Task instructions →
Using the material below, print the line that contains "the white and", the line that contains "the tree at point 714,78 | 7918", and every line in between, exactly and nothing else.
+ + + + + + +
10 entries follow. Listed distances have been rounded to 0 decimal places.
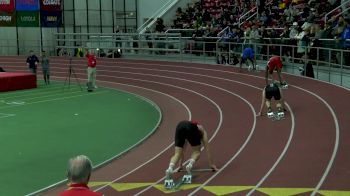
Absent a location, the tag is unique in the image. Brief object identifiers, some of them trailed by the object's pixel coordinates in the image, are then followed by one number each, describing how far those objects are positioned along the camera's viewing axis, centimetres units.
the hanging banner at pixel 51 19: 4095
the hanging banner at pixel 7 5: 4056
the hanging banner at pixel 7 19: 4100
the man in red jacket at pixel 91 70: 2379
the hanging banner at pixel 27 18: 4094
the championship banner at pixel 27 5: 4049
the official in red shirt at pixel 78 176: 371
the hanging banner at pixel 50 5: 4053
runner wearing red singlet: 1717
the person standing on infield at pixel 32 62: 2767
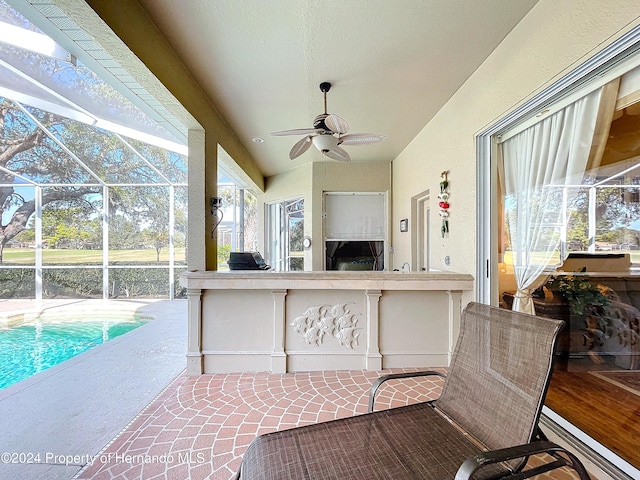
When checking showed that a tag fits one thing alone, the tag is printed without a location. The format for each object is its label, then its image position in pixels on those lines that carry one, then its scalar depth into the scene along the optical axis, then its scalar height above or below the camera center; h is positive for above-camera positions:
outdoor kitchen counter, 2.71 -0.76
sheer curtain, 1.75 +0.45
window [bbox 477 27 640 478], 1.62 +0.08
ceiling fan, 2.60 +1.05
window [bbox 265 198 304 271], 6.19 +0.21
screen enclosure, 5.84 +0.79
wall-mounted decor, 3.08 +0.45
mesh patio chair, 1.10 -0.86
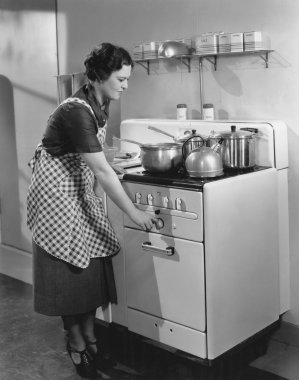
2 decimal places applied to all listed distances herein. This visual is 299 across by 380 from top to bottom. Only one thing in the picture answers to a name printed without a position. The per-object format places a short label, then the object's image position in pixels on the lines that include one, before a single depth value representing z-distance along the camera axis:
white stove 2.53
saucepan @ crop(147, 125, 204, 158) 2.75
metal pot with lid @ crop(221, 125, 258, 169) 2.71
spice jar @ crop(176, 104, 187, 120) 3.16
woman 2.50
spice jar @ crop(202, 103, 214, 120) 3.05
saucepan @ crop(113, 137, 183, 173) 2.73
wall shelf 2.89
+ + + + + + +
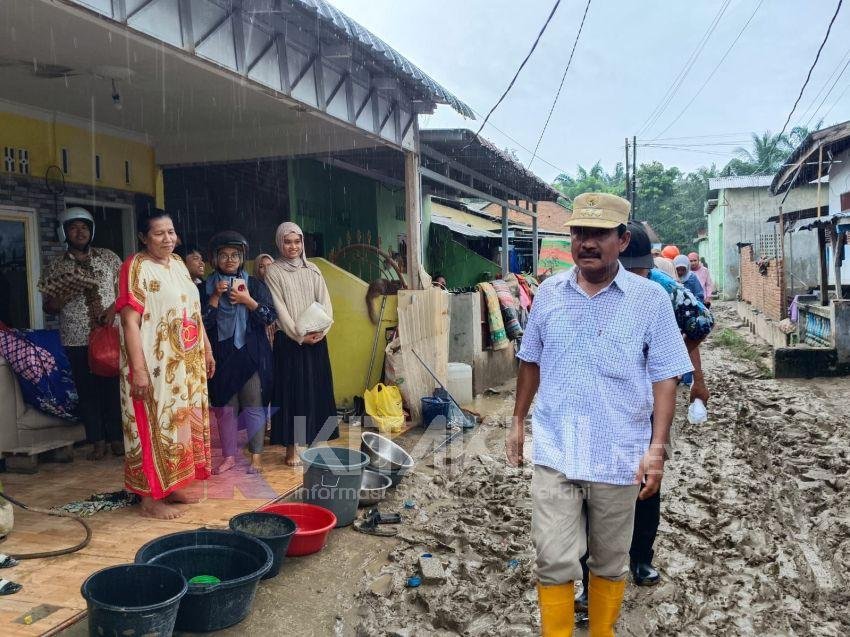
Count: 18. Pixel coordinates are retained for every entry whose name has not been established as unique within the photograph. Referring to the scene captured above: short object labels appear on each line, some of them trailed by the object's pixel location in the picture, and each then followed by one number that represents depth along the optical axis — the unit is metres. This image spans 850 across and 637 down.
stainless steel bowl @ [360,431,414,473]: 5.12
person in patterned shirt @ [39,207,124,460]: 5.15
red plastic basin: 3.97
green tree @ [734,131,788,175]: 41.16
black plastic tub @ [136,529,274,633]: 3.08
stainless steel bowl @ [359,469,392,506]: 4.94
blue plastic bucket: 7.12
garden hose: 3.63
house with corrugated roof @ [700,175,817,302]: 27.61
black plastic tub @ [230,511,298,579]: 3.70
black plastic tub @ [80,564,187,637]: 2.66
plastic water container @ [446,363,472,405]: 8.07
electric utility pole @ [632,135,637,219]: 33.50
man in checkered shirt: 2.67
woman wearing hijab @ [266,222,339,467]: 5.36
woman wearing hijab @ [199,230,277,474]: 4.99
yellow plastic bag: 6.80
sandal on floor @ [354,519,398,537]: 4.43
+ + + + + + +
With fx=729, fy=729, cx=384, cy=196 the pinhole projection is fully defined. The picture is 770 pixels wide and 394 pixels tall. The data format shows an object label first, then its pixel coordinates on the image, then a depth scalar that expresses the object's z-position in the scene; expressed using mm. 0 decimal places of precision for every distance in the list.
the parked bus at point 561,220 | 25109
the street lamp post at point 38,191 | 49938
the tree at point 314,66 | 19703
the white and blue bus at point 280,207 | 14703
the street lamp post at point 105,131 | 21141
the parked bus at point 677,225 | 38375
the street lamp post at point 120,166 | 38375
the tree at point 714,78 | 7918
+ + + + + + +
Written response →
the white and blue bus at point 280,207 | 14703
the street lamp post at point 105,131 | 21141
the parked bus at point 677,225 | 38375
the street lamp post at point 120,166 | 38375
the tree at point 714,78 | 7918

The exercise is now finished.